Data for this task>

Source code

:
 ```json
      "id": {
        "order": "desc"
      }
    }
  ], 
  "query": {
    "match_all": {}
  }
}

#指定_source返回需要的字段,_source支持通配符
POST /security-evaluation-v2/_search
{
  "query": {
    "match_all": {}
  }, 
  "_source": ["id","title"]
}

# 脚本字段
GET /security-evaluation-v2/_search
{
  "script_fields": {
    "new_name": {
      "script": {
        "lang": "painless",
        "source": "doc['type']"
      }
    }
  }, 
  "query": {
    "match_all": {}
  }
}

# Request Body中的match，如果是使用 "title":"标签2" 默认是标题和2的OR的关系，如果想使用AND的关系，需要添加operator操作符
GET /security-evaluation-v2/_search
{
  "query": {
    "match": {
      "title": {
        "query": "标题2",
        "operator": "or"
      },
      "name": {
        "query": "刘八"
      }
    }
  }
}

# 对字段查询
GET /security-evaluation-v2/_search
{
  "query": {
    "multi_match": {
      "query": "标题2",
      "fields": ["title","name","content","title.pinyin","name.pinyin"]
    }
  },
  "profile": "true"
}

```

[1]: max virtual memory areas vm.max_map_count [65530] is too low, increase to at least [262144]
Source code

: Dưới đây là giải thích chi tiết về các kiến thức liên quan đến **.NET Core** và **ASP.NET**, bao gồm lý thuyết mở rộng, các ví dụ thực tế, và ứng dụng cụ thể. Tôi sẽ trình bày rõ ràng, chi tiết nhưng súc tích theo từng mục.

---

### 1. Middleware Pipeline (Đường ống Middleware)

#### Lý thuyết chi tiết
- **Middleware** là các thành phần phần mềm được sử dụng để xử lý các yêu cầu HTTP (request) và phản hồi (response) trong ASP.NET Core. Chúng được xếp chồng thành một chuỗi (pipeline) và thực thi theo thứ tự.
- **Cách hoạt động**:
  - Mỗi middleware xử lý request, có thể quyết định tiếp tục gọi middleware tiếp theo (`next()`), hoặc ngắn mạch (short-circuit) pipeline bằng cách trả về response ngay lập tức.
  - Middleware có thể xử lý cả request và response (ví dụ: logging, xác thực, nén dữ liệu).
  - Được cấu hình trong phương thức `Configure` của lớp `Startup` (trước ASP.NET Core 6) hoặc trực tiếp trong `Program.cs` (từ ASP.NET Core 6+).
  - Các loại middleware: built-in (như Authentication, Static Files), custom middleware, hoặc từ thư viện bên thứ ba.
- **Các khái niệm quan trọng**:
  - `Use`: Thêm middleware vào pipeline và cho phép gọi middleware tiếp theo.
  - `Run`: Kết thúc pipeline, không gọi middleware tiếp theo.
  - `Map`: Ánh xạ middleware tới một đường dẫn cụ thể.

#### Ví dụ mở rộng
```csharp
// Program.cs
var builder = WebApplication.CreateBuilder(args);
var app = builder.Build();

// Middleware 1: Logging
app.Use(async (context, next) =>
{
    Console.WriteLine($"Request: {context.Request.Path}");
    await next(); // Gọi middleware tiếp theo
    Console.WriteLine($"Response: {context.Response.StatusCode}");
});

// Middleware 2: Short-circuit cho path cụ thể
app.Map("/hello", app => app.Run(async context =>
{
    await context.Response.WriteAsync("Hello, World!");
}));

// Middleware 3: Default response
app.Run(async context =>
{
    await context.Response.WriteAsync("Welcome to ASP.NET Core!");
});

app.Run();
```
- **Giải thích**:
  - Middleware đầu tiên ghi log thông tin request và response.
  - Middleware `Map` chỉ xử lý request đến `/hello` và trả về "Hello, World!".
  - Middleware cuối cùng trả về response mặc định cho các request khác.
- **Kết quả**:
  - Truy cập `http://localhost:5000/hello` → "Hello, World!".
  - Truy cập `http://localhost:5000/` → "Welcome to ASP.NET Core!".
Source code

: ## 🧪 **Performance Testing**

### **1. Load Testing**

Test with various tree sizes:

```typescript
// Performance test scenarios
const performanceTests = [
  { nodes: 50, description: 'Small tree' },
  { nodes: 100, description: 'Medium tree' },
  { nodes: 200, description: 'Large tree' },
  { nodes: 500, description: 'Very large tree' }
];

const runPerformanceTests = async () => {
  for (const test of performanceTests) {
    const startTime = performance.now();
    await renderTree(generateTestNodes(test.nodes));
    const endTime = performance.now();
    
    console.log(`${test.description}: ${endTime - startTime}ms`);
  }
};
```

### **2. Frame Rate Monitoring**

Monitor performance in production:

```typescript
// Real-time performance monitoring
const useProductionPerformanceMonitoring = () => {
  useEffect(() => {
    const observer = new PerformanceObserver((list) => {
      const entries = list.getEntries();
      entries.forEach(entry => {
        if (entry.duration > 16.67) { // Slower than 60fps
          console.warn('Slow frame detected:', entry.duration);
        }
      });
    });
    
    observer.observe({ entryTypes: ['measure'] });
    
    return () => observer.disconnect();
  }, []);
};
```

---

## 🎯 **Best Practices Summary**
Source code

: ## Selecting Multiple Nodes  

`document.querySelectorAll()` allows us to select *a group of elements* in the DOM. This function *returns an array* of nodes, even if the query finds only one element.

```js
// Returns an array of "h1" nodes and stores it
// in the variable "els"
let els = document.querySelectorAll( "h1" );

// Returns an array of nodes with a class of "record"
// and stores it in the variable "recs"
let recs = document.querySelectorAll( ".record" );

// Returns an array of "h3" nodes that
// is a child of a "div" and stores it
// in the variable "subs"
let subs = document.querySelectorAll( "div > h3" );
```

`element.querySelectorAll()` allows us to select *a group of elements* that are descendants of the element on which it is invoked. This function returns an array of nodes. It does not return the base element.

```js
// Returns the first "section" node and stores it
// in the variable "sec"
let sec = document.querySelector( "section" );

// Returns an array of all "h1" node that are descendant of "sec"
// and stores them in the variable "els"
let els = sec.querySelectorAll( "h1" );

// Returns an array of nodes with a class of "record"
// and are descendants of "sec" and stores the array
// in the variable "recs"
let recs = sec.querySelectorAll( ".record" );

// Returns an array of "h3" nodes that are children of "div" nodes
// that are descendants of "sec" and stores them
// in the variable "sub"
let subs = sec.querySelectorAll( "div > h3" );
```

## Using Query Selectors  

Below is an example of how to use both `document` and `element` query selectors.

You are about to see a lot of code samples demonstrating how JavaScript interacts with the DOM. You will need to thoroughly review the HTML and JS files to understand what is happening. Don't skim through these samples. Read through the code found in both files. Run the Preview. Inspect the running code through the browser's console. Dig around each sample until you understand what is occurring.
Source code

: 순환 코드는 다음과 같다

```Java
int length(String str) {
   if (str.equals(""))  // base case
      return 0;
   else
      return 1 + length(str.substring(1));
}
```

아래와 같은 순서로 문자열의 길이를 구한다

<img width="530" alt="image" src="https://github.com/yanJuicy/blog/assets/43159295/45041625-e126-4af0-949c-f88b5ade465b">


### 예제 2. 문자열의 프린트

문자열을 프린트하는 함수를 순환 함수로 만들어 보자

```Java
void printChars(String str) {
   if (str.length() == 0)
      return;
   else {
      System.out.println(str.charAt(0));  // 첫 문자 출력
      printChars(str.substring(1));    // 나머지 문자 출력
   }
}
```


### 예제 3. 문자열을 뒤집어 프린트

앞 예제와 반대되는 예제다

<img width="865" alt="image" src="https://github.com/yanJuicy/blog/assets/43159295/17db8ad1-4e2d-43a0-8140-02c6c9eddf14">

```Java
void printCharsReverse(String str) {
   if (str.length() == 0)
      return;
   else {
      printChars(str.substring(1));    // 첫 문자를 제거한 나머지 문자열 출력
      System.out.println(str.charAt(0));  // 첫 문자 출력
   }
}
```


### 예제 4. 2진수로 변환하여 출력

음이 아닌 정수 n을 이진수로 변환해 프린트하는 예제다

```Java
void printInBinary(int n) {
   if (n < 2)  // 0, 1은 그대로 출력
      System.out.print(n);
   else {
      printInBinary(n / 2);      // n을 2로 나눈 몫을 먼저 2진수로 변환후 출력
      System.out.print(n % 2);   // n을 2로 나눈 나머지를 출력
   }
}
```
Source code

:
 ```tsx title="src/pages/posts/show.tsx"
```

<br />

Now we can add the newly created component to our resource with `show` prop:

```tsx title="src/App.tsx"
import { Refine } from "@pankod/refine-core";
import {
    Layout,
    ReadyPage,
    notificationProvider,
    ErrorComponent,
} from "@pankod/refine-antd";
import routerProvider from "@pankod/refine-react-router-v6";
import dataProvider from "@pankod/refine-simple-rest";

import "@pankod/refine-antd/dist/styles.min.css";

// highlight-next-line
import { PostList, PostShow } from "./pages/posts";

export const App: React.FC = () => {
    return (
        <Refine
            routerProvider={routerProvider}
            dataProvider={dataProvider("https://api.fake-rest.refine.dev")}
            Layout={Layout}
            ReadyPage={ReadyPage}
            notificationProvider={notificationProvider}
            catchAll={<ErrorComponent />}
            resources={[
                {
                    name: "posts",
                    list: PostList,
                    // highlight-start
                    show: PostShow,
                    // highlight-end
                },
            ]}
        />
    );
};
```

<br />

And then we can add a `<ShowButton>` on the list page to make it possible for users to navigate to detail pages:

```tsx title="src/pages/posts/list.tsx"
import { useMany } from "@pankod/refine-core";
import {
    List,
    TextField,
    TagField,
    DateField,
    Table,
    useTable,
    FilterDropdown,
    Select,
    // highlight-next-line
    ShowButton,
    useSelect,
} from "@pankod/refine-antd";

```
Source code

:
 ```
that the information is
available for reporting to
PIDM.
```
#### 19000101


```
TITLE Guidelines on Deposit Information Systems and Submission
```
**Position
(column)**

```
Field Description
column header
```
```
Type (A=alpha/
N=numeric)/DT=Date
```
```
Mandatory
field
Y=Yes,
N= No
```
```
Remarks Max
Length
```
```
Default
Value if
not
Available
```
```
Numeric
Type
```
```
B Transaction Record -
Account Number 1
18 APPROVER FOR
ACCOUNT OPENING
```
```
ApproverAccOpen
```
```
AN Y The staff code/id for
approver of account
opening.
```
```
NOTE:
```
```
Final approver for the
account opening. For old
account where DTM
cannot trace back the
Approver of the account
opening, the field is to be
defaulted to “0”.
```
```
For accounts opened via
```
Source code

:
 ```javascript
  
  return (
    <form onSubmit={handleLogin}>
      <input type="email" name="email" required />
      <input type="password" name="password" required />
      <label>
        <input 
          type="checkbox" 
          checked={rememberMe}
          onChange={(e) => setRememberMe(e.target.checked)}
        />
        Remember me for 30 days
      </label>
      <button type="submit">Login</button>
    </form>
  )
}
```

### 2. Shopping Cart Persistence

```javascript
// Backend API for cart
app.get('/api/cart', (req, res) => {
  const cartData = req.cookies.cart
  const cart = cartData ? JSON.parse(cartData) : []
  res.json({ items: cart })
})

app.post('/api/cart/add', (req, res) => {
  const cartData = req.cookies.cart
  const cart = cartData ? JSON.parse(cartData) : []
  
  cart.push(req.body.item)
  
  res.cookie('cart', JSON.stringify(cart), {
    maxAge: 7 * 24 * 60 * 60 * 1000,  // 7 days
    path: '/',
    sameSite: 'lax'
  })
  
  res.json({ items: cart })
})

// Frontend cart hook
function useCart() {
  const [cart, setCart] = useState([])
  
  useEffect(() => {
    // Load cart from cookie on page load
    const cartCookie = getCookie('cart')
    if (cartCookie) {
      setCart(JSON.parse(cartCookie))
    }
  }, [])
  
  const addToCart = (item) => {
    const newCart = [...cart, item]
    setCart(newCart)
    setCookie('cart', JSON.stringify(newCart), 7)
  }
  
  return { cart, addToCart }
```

Work required>
The answer must be a single number: how many lines in the data above contain the string "function".

Reply>
3